Though paying heed to the undeniable fact that China’s economy is rebounding, like many of the major global markets, Wen admitted that the rebound was currently “unstable, unbalanced and not yet solid”, and continued a global commitment to maintain government action to ensure a steady and long-term recovery from the deepest global recession since the Second World War. While the level of government loans is expected to taper off in order to ensure that any growth is “genuine” – a good analogy here would be the effort to ensure that a patient with a broken leg can eventually walk without crutches – investment will not fall away completely, rather it will remain at enough of a level to give the patient breathing space to recover properly.

Key economists such as Wang Qing, chief Asia economist for the Morgan Stanley bank in Hong Kong, feel that although the worst of the recession has undoubtedly passed, a hang-up in Chinese exports may muddy the waters when it comes to driving an overall recovery. Over the past nine months the country’s exports have fallen as struggling economies showed a reluctance to look overseas when they had problems of their own to correct. This has had the knock-on effect in China of creating an overcapacity in their marketing sector and resultant unemployment – meaning that the record government stimulus package of 4 trillion yuan (More than US$586 billion) has not had as pronounced an effect as might have been hoped.

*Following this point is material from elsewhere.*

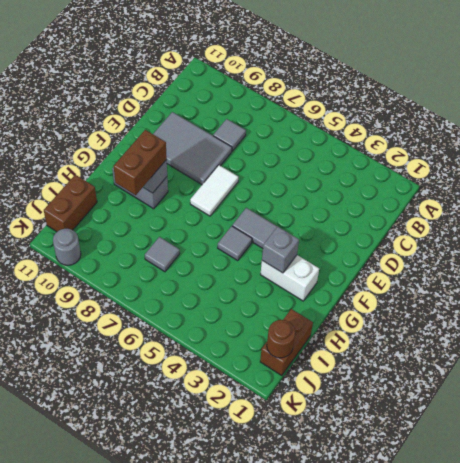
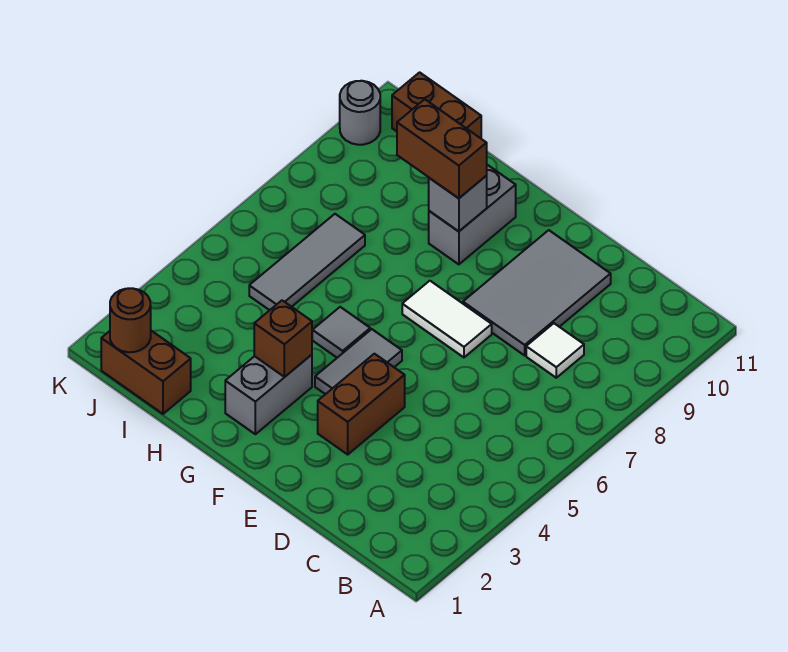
grey 1x1 tile [213,119,246,151] -> white 1x1 tile [526,323,584,378]
none -> brown 1x2 brick [318,354,405,454]
white 1x2 brick [261,255,319,301] -> grey 1x2 brick [225,355,312,434]
grey 1x1 brick [262,226,299,273] -> brown 1x1 brick [254,300,312,377]
grey 1x1 tile [145,237,180,272] -> grey 1x3 tile [249,214,365,310]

One of the key indicators of Chinese market performance, the Shanghai Composite Index, has shown a recent slide of 20%, reflecting wider concerns that continued government lending could in fact have a negative effect on Chinese economic growth. The initial results from the government’s stimulus lending have been positive, arresting that slide and creating growth. Wen has judged from this that the government’s liberal and proactive economic steps are the way forward for the moment, but that the time had come when some stimulus measures had to be left to do their work, some having almost completed that process and others likely to take some time to become fully effective. With the global economic sector awaiting the publication of August’s figures, a look at China’s results in the next few days will make for instructive reading.